TODAY is that very special day for thousands of young Chinese couples waiting to tie the knot. The day and the month are even numbers according to both the solar and lunar calendars, which is supposed to bode well for staying together. The lunar date, the 28th day of the 8th month, is especially auspicious: in Chinese it sounds like "wealth and wealth". All of which is just as well, because getting married in China these days is not cheap.

The legal side of getting hitched is deeply unromantic - a visit to the registration office, with letters of approval from one's work unit, health certificates, and yet more government forms to fill in. So after the bureaucracy, it is definitely time to party.

After decades of socialist-minimalism, the modern Chinese celebration has lost no time in reinventing itself, despite pleas from the central government for restraint. According to a survey by Liberation Daily of weddings in Shanghai, one-fifth of couples spent more than 100,000 yuan (pounds 7,700) on their big day - a vast sum even by Shanghai standards.

Wedding shops, like Golden Proclamation and Purple House, are there to turn fantasies into reality. Last Thursday Li Huamao and Wang Rui were in the fitting room at Purple House in Peking finalising their choice of The Dress.
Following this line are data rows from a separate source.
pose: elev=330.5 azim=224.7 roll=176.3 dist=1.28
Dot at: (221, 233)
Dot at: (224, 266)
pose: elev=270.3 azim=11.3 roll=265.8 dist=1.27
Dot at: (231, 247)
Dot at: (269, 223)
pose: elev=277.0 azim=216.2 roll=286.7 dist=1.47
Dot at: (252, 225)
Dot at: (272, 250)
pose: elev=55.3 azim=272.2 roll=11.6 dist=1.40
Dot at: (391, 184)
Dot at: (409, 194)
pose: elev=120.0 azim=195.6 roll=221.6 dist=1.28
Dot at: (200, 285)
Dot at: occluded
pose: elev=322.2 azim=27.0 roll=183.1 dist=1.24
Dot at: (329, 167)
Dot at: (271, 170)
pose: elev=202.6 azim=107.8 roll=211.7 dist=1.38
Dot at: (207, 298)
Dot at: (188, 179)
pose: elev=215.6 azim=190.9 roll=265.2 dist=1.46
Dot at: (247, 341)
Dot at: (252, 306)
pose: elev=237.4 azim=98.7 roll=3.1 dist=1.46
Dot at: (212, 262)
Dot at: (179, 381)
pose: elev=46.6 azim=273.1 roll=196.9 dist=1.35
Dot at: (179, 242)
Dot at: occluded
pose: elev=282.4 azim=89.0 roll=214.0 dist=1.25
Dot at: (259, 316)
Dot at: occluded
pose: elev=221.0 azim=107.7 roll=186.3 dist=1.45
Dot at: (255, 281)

Like most clients, Wang Rui opted for a full-length Western- style white satin and net petticoat creation to rent for the day. Why not the traditional red silk sheath dress? "The waitresses in restaurants wear the Chinese-style dress. A wedding should be a noble occasion."

Most celebrations are held in a restaurant or hotel: the most important feature of any wedding party is the banquet - usually for a couple of hundred people. But Purple House has also organised functions at the Great Wall, the Inner Mongolian grasslands and at the bottom of the National Flag pole in Tiananmen Square (for a guardsman).

With just three days to go, Wang Rui had one last problem to solve - where to get the 10 cars for the wedding convoy. She was going to borrow them from work until the government banned the use of publicly owned cars for private functions, as part of the anti-corruption campaign.